OL coach Chung says interviewer called him 'not the right minority'
Offensive line coach Eugene Chung had a disheartening experience when interviewing for an NFL job this offseason.
"It was said to me, 'Well, you're really not a minority,'" Chung told Nicole Yang of the Boston Globe on Tuesday.
Chung is of Korean descent. He froze upon hearing the interviewer's comment.
"I was like, 'Wait a minute. The last time I checked, when I looked in the mirror and brushed my teeth, I was a minority,'" he said. "So, I was like, 'What do you mean I'm not a minority?'"
Chung says he was then told, "'You are not the right minority we're looking for.'"
The Fritz Pollard Alliance, a foundation that champions diversity within the NFL, later called for an investigation into Chung's claims in a statement Monday.

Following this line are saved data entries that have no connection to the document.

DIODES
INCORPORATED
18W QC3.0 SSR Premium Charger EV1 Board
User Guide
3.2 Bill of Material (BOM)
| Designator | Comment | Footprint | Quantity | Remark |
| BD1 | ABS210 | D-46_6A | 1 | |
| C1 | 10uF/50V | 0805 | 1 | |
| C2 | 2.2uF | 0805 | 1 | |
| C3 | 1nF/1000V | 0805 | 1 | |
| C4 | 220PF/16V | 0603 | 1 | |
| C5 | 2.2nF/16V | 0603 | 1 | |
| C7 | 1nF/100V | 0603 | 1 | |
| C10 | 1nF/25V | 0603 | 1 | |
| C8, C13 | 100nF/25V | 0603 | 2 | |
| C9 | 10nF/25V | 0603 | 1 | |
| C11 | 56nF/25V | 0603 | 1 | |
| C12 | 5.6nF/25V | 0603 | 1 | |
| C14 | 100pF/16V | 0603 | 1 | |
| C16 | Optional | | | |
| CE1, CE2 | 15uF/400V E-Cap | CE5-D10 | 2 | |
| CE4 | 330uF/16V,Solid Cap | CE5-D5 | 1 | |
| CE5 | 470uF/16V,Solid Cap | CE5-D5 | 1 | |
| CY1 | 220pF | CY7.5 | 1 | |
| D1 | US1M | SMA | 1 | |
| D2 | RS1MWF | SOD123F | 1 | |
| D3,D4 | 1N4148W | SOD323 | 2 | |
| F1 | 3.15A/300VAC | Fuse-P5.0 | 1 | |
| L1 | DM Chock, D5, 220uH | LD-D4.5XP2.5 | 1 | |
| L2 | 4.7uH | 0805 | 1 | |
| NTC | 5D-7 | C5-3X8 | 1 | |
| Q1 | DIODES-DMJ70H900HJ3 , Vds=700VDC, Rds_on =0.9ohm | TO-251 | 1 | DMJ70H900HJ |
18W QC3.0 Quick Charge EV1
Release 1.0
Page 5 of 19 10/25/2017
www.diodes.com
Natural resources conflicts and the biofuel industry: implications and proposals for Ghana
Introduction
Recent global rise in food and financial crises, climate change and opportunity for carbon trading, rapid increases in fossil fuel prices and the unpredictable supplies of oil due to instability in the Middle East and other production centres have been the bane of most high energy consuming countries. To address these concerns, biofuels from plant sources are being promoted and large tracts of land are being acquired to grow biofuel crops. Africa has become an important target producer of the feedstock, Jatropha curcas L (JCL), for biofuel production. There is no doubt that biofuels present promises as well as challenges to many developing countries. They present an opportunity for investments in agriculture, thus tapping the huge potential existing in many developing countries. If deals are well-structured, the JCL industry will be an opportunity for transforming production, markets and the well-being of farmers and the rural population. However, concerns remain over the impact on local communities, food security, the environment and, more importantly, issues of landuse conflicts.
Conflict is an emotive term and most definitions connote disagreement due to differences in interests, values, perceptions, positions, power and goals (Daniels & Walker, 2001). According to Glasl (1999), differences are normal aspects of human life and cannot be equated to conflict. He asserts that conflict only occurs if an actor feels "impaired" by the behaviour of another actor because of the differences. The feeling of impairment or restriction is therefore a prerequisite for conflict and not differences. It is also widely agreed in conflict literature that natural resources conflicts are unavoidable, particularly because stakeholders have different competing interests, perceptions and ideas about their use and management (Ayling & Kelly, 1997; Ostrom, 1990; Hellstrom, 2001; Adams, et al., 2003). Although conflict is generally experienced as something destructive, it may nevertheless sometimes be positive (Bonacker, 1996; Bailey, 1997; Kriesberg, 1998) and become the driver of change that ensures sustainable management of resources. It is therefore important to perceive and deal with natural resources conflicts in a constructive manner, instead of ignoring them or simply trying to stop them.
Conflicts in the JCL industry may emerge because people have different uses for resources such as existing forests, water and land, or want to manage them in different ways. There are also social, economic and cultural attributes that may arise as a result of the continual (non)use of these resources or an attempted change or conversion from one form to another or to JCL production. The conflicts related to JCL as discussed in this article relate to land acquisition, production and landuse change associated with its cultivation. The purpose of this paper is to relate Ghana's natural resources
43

"Alleged comments made to Eugene Chung by an NFL team during a recent interview should be investigated by the NFL," executive director Rod Graves said, per Mike Florio of Pro Football Talk. "If the comments regarding his status as a Korean American are true, it is further evidence that despite good-faith changes to diversity-related policies, the NFL's actual hiring practices are still riddled with discrimination."
Chung spent five years as an offensive lineman for the New England Patriots, Indianapolis Colts, and Jacksonville Jaguars during the 1990s. He joined the Philadelphia Eagles as an assistant offensive line coach in 2010, followed Andy Reid to the Kansas City Chiefs in 2013, and returned to the Eagles in 2016, eventually winning a Super Bowl in 2017.
Chung last coached with the Eagles in 2019 and hopes to someday become the NFL's first Asian American head coach. He was the first Asian American drafted in the first round when the Patriots selected him 13th overall in 1992.
But Chung's experience this offseason left him heartbroken.
"It was absolutely mind-blowing to me that in 2021, something like that is actually a narrative," Chung said of being called "not the right minority."
The NFL recently implemented a rule rewarding teams with third-round picks for developing minority coaches or front-office execs who land with other teams. The league also updated the Rooney Rule to require clubs to interview at least two minority candidates for head coaching jobs and one minority candidate for a coordinator position.
However, the league has been criticized for a lack of diverse hiring this year.